» **What is required**:
Your reply should repeat all records verbatim and contain no images.

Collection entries
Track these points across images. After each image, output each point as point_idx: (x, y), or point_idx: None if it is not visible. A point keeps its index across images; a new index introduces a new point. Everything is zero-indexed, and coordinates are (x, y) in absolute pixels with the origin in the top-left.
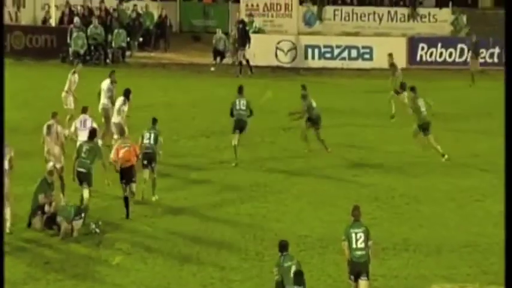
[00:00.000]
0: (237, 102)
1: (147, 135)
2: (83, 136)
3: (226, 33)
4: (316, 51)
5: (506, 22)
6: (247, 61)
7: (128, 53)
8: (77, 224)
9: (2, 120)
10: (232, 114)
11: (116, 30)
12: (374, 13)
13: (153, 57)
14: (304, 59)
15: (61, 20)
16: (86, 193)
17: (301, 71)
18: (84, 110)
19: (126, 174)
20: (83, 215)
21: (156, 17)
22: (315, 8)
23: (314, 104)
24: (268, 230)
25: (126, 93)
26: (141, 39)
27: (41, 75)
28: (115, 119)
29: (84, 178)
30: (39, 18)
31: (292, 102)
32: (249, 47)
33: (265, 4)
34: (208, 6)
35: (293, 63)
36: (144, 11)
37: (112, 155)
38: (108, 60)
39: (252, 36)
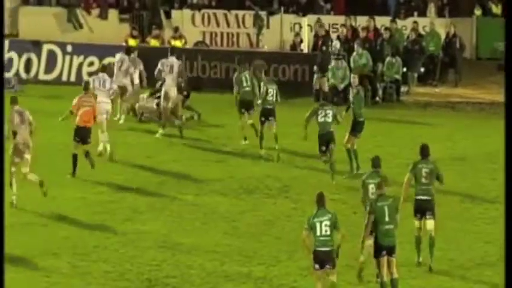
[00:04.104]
0: None
1: (270, 91)
2: (102, 96)
3: None
4: None
5: (506, 22)
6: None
7: (404, 88)
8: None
9: (1, 120)
10: None
11: (388, 58)
12: None
13: (438, 93)
14: None
15: (315, 45)
16: (430, 224)
17: None
18: (103, 69)
19: (83, 135)
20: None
21: (443, 38)
22: None
23: None
24: None
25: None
26: (422, 69)
27: (288, 117)
28: None
29: (427, 207)
30: (288, 43)
31: None
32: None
33: None
34: None
35: None
36: (427, 31)
37: (74, 105)
38: (377, 98)
39: None
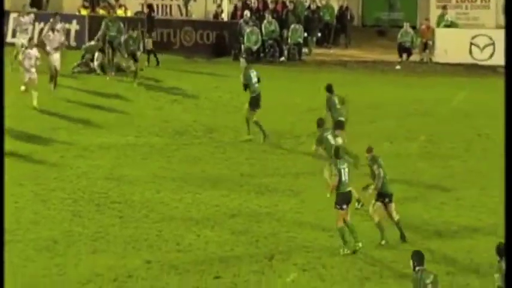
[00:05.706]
0: None
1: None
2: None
3: (414, 28)
4: None
5: (506, 21)
6: (153, 51)
7: (304, 49)
8: None
9: (2, 118)
10: None
11: (292, 26)
12: None
13: (332, 54)
14: (503, 56)
15: (234, 15)
16: None
17: (498, 69)
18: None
19: None
20: None
21: (336, 10)
22: None
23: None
24: None
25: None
26: (319, 34)
27: (212, 74)
28: None
29: None
30: (211, 13)
31: (488, 105)
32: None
33: None
34: None
35: (490, 61)
36: (324, 3)
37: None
38: (283, 58)
39: (444, 31)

» **Response area**:
Track these points across images. After each image, output each point as point_idx: (x, y), or point_idx: None if it is not visible. A point keeps its index across images; a new index introduces a new point. Everything is zero-indexed, and coordinates are (x, y) in absolute pixels with the origin in the top-left.
[00:00.000]
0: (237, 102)
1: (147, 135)
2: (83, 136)
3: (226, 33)
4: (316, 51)
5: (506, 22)
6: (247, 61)
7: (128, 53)
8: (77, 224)
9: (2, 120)
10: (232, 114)
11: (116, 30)
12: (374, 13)
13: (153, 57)
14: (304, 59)
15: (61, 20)
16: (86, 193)
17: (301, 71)
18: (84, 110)
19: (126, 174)
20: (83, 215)
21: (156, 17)
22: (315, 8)
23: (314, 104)
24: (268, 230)
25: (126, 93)
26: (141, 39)
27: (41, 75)
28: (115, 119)
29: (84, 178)
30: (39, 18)
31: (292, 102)
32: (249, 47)
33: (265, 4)
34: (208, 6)
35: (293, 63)
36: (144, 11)
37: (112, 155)
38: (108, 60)
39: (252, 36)
[00:04.104]
0: None
1: (270, 91)
2: (102, 96)
3: None
4: None
5: (506, 22)
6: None
7: (404, 88)
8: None
9: (1, 120)
10: None
11: (388, 58)
12: None
13: (438, 93)
14: None
15: (315, 45)
16: (430, 224)
17: None
18: (103, 69)
19: (83, 135)
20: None
21: (443, 38)
22: None
23: None
24: None
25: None
26: (422, 69)
27: (288, 117)
28: None
29: (427, 207)
30: (288, 43)
31: None
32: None
33: None
34: None
35: None
36: (427, 31)
37: (74, 105)
38: (377, 98)
39: None
[00:05.706]
0: None
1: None
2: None
3: (414, 28)
4: None
5: (506, 21)
6: (153, 51)
7: (304, 49)
8: None
9: (2, 118)
10: None
11: (292, 26)
12: None
13: (332, 54)
14: (503, 56)
15: (234, 15)
16: None
17: (498, 69)
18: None
19: None
20: None
21: (336, 10)
22: None
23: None
24: None
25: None
26: (319, 34)
27: (212, 74)
28: None
29: None
30: (211, 13)
31: (488, 105)
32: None
33: None
34: None
35: (490, 61)
36: (324, 3)
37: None
38: (283, 58)
39: (444, 31)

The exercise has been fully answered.